Côté hospitaliers, où les dossiers en jachère sont légion (en commençant par l’attractivité des carrières), la Dr Anne Wernet, présidente du Snphare, se désole de l’instabilité à Ségur. « Quand un ministre change, on a l’impression qu’il part avec ses dossiers et qu’il faut tout recommencer à chaque fois. Si l’on avait une véritable direction, comme une loi de programmation en santé, il y aurait une route tracée et un suivi. » Plusieurs députés poussent en ce sens, à l’instar de Jean-Carles Grelier (Renaissance) ou Cyrille Isaac-Sibille (MoDem). Aurélien Rousseau avait aussi défendu cette idée, sans toutefois produire de texte de loi.
La santé, préoccupation numéro 2 des Français !
Alors quel profil pour tenir la barre de ce ministère des crises et rassurer durablement le secteur ? Politique ou expert ? « Faut-il un ministre de la Santé médecin entouré d’énarques ou un énarque… entouré de médecins ? En tout cas, pas que des énarques ou que des médecins ! », ironise François Braun.
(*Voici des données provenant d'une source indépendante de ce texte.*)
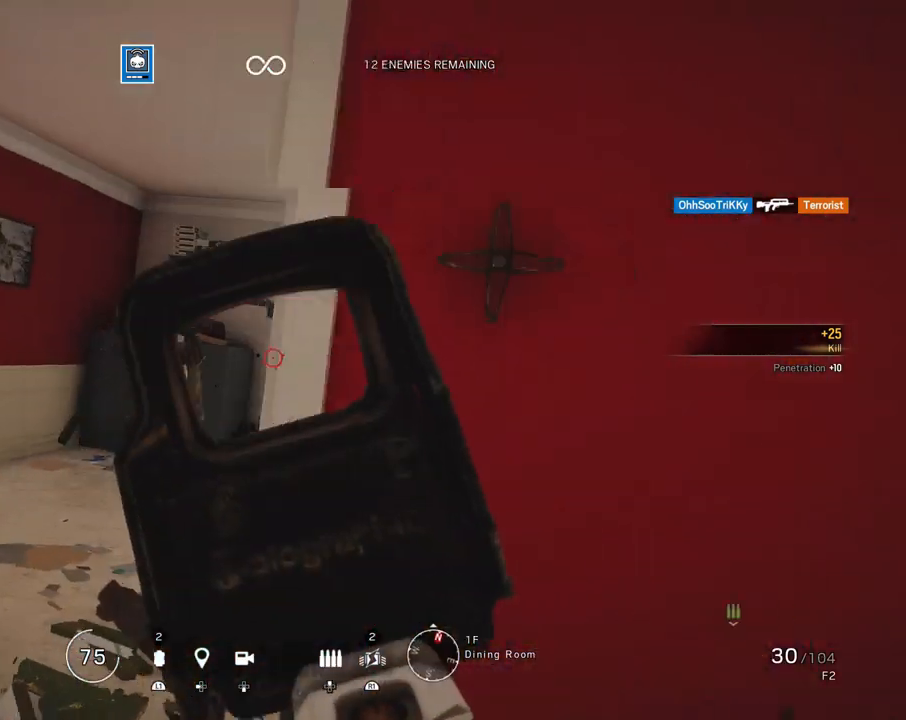
{"buttons": ["L1", "R1", "R3"], "left_stick": "center", "right_stick": "center", "events": [[183, "right_stick", "center"], [233, "left_stick", "center"], [233, "right_stick", "left"], [300, "R1", "down"], [350, "right_stick", "center"], [383, "R3", "down"]]}
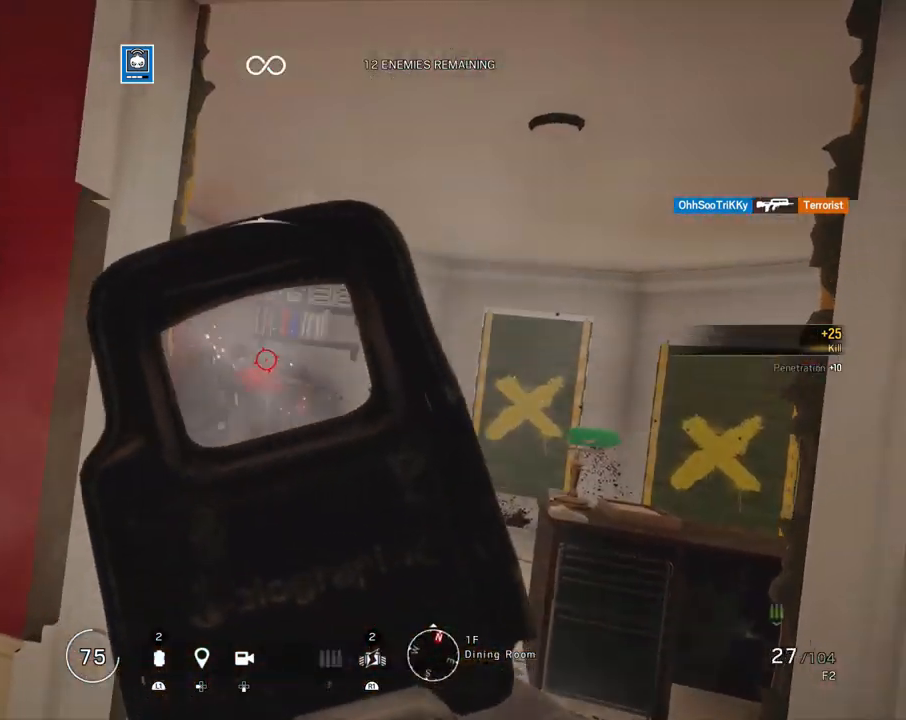
{"buttons": ["L1", "R1"], "left_stick": "center", "right_stick": "right", "events": [[100, "right_stick", "down-left"], [217, "right_stick", "down"], [500, "R3", "up"], [500, "right_stick", "right"]]}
Lequel défend toujours « la promotion de personnes issues de la société civile, car la santé est un sujet très complexe qui nécessite une vraie connaissance du système. Ce qui est très compliqué pour un politique pur ! » Le Dr Marty défend le duo « techno/personne de terrain » dont une personnalité « charismatique, qui recolle les morceaux ». Guillaume Bailly rêve d’un ministre « au contact des professionnels de santé » et Florie Sullerot d’une personnalité « à l’écoute des jeunes ».
L’exécutif a du pain sur la planche. Seuls 27 % des Français font confiance à Emmanuel Macron pour mener une bonne politique en matière de santé, selon une étude Elabe publiée début 2024. Une situation d’autant plus préjudiciable que la santé est redevenue la préoccupation majeure des citoyens, juste derrière le pouvoir d’achat. La valse des ministres ne devrait rien arranger.